- **ACTIVITY**:
Your answer should hold all lines of the entries that include the word "Agency".

- **DATASET EXTRACT**:
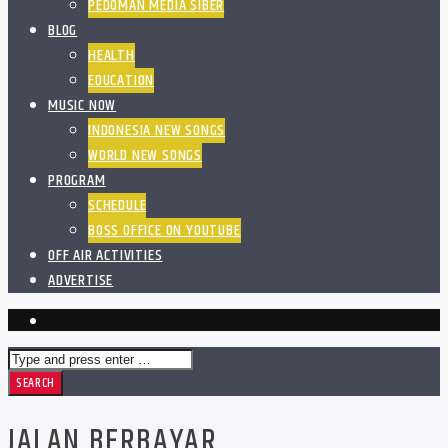
PEDOMAN MEDIA SIBER
BLOG
HEALTH
EDUCATION
MUSIC NOW
INDONESIA NEW SONGS
WORLD NEW SONGS
PROGRAM
SCHEDULE
BOSS OFFICE ON YOUTUBE
OFF AIR ACTIVITIES
ADVERTISE
JALAN BERBAYAR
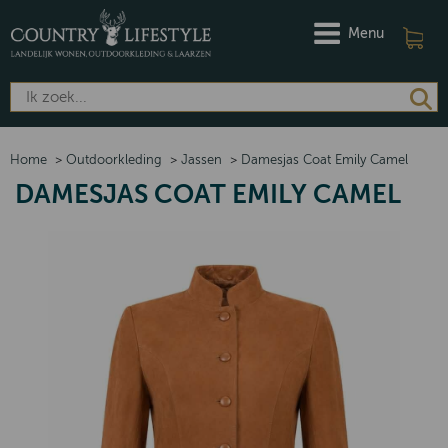
Menu
Home
>
Outdoorkleding
>
Jassen
>
Damesjas Coat Emily Camel
DAMESJAS COAT EMILY CAMEL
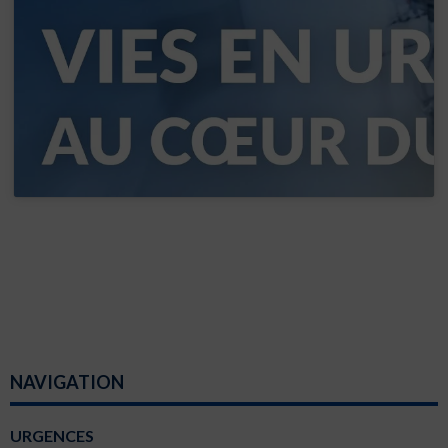
NAVIGATION
URGENCES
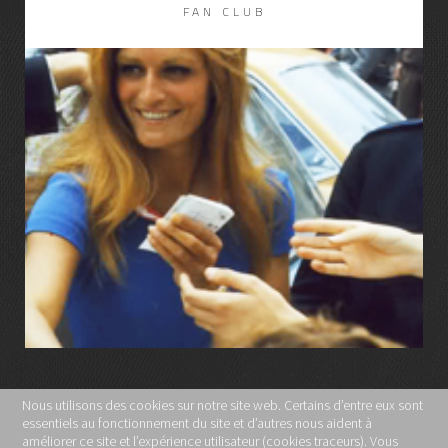
FAN CLUB
LIRE LA SUITE
Nous utilisons des cookies sur notre site web. Certains d’entre eux sont
essentiels au fonctionnement du site et d’autres nous aident à
MENTIONS LÉGALES
améliorer ce site et l’expérience utilisateur (cookies traceurs). Vous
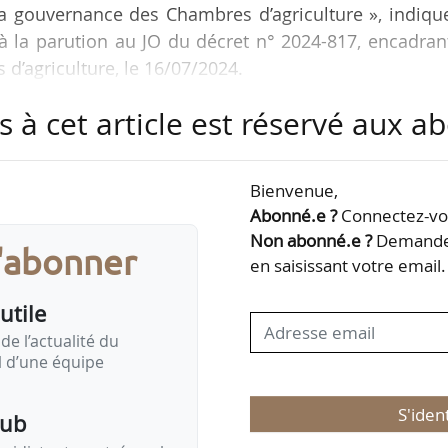
a gouvernance des Chambres d’agriculture », indiqu
à la parution au JO du décret n° 2024-817, encadran
 d’agriculture, le 16/07/2024.
s à cet article est réservé aux 
depuis longtemps est de transformer le mode de scr
n scrutin à la proportionnelle. En effet, aujourd’hu
x obtient dès le départ la moitié des sièges du coll
Bienvenue,
es réparti proportionnellement entre toutes les liste
Abonné.e ?
Connectez-vou
Non abonné.e ?
Demandez
s'abonner
en saisissant votre email.
utile
de l’actualité du
il d’une équipe
S'iden
pub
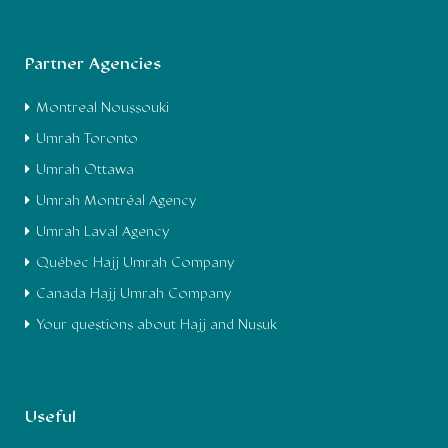
Partner Agencies
Montreal Noussouki
Umrah Toronto
Umrah Ottawa
Umrah Montréal Agency
Umrah Laval Agency
Québec Hajj Umrah Company
Canada Hajj Umrah Company
Your questions about Hajj and Nusuk
Useful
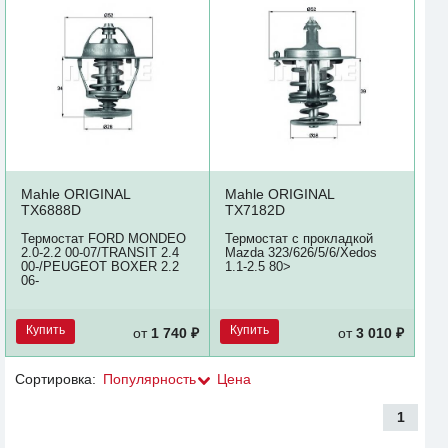
Mahle ORIGINAL
Mahle ORIGINAL
TX6888D
TX7182D
Термостат FORD MONDEO
Термостат с прокладкой
2.0-2.2 00-07/TRANSIT 2.4
Mazda 323/626/5/6/Xedos
00-/PEUGEOT BOXER 2.2
1.1-2.5 80>
06-
Купить
Купить
от
1 740 ₽
от
3 010 ₽
Сортировка:
Популярность
Цена
1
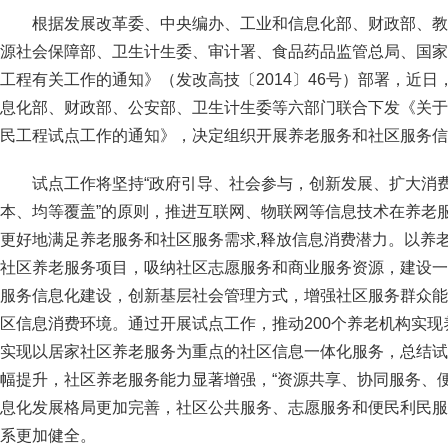
根据发展改革委、中央编办、工业和信息化部、财政部、教
源社会保障部、卫生计生委、审计署、食品药品监管总局、国家
工程有关工作的通知》（发改高技〔2014〕46号）部署，近
息化部、财政部、公安部、卫生计生委等六部门联合下发《关于
民工程试点工作的通知》，决定组织开展养老服务和社区服务信
试点工作将坚持“政府引导、社会参与，创新发展、扩大消
本、均等覆盖”的原则，推进互联网、物联网等信息技术在养老
更好地满足养老服务和社区服务需求,释放信息消费潜力。以养
社区养老服务项目，吸纳社区志愿服务和商业服务资源，建设一
服务信息化建设，创新基层社会管理方式，增强社区服务群众能
区信息消费环境。通过开展试点工作，推动200个养老机构实现
实现以居家社区养老服务为重点的社区信息一体化服务，总结试
幅提升，社区养老服务能力显著增强，“资源共享、协同服务、
息化发展格局更加完善，社区公共服务、志愿服务和便民利民服
系更加健全。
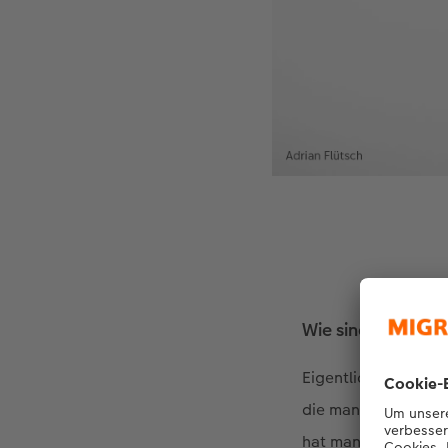
Wie sind Sie zur
Eigentlich über da
die man am Kiosk k
hat man dann einen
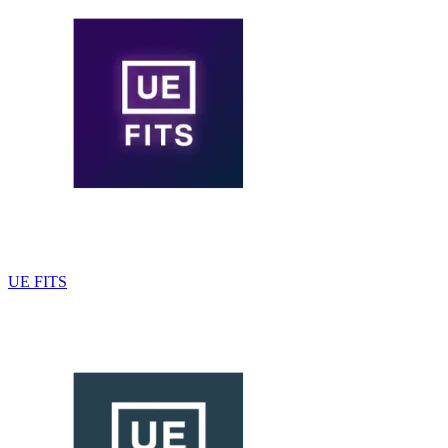
UE FITS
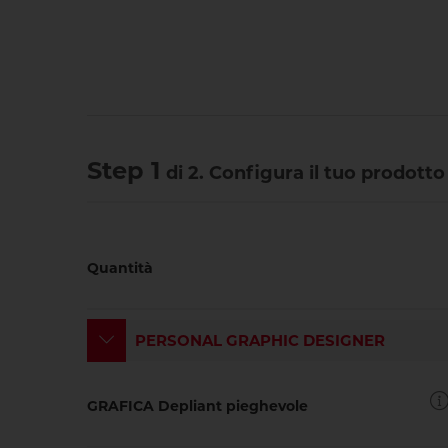
Step 1
di 2. Configura il tuo prodott
Quantità
PERSONAL GRAPHIC DESIGNER
GRAFICA Depliant pieghevole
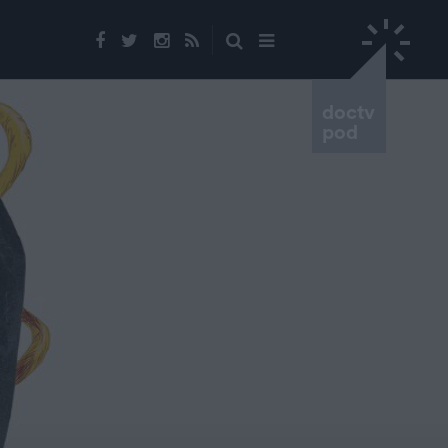
doctv
pod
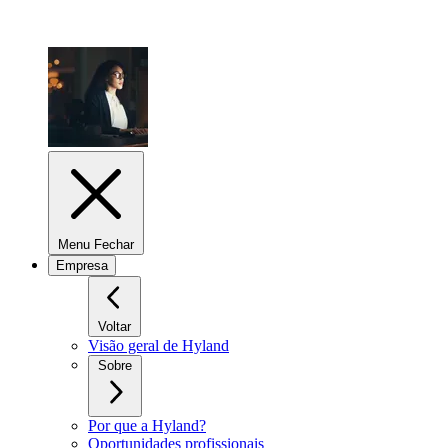
Menu Fechar
Empresa
Voltar
Visão geral de Hyland
Sobre
Por que a Hyland?
Oportunidades profissionais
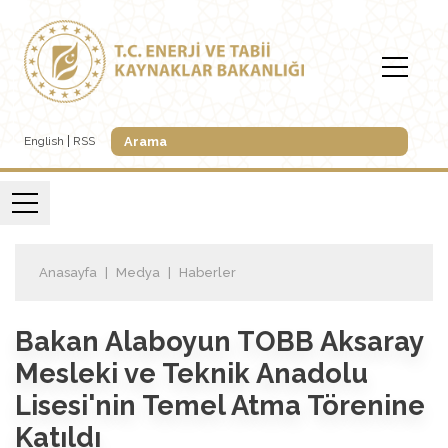
English
RSS
Anasayfa
Medya
Haberler
Bakan Alaboyun TOBB Aksaray
Mesleki ve Teknik Anadolu
Lisesi'nin Temel Atma Törenine
Katıldı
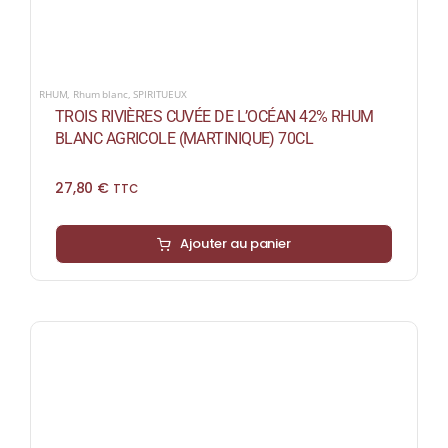
RHUM
,
Rhum blanc
,
SPIRITUEUX
TROIS RIVIÈRES CUVÉE DE L’OCÉAN 42% RHUM
BLANC AGRICOLE (MARTINIQUE) 70CL
27,80
€
TTC
Ajouter au panier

- **RESPONSE TO THIS TASK**:
Umrah Montréal Agency
Umrah Laval Agency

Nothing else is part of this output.